Stored items from a collection:
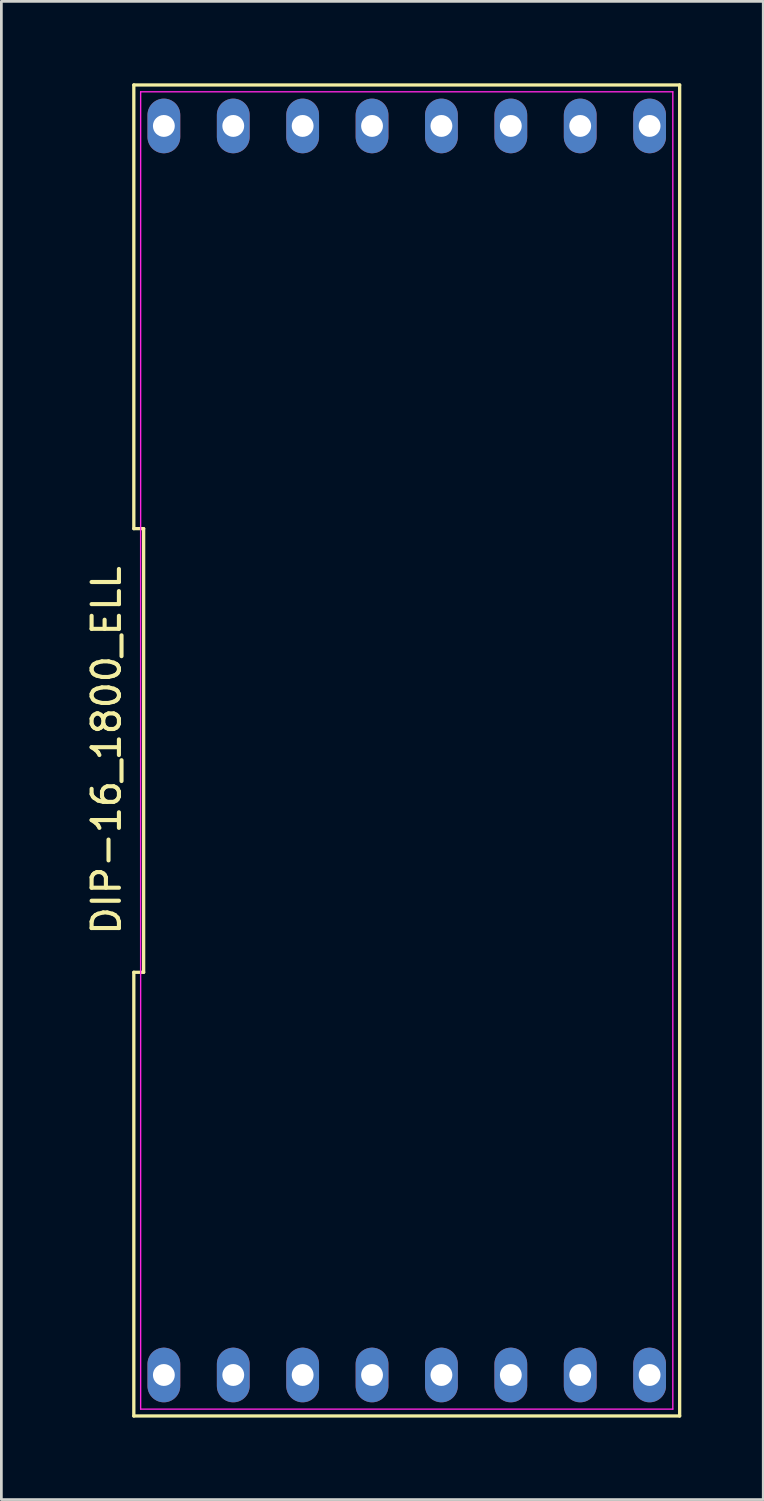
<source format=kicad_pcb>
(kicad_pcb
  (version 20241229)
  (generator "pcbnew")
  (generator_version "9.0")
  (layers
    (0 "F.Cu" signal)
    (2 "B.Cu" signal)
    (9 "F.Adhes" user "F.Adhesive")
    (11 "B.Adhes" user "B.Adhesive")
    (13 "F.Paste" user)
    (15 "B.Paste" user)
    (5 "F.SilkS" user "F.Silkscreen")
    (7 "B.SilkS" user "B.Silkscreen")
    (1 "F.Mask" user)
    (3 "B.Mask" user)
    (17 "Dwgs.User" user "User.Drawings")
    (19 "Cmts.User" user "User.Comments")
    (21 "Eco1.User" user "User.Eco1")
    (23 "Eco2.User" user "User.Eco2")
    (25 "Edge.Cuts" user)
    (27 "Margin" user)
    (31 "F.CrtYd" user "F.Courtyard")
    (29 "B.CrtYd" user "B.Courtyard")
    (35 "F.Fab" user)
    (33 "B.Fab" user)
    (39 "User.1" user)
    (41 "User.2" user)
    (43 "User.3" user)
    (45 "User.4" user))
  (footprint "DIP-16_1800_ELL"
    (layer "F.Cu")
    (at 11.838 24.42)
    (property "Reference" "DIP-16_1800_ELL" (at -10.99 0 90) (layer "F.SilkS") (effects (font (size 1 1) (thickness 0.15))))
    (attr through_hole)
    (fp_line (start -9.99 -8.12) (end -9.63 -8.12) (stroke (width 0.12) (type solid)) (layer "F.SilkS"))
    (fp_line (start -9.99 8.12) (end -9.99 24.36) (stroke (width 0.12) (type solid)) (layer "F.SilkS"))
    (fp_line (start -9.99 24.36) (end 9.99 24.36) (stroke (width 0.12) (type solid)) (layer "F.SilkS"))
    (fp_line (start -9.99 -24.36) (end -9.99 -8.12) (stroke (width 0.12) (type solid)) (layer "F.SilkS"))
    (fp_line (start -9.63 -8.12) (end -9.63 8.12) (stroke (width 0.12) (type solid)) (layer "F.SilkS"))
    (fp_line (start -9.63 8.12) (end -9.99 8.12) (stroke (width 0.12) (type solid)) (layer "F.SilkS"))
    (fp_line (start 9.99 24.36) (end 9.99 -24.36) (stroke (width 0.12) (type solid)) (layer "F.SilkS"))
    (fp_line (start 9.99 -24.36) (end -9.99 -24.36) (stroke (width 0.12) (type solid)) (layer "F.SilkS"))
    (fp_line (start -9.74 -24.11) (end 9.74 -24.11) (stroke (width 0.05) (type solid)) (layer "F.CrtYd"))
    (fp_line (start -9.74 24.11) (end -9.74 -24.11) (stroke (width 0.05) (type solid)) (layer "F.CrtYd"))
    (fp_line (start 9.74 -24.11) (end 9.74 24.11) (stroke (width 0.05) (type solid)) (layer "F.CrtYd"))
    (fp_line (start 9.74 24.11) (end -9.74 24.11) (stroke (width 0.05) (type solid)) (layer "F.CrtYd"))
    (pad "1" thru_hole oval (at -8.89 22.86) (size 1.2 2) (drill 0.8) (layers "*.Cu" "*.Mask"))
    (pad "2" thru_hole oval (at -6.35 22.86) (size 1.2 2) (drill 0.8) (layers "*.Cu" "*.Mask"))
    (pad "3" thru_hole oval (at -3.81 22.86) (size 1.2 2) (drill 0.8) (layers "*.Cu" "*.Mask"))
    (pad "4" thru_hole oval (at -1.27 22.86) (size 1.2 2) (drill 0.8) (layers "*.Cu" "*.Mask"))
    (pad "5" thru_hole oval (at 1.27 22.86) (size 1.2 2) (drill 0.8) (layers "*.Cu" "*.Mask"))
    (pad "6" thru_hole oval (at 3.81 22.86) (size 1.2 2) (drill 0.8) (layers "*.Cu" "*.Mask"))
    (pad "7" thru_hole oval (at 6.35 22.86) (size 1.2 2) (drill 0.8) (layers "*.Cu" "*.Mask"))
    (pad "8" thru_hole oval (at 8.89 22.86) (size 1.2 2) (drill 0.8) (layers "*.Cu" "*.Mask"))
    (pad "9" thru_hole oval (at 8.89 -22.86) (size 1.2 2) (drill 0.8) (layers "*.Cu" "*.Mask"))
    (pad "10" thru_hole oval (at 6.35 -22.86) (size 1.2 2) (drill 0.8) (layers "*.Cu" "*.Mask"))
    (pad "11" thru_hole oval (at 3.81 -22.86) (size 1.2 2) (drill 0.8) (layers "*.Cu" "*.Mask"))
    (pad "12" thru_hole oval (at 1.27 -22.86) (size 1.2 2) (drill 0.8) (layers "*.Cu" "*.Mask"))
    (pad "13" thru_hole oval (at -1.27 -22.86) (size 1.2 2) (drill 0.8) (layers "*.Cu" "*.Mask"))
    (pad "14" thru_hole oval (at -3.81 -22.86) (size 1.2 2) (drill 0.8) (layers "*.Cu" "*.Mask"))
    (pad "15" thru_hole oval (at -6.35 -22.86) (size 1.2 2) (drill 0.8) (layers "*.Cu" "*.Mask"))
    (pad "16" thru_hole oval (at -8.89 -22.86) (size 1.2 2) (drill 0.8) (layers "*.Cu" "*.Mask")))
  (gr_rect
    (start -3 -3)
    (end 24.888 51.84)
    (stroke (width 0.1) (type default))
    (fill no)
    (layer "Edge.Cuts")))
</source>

- **GOAL OF THE EXERCISE**
Tally the lines of the data that contain the string "Silkscreen" and report the total alone.

- **RESULT**
2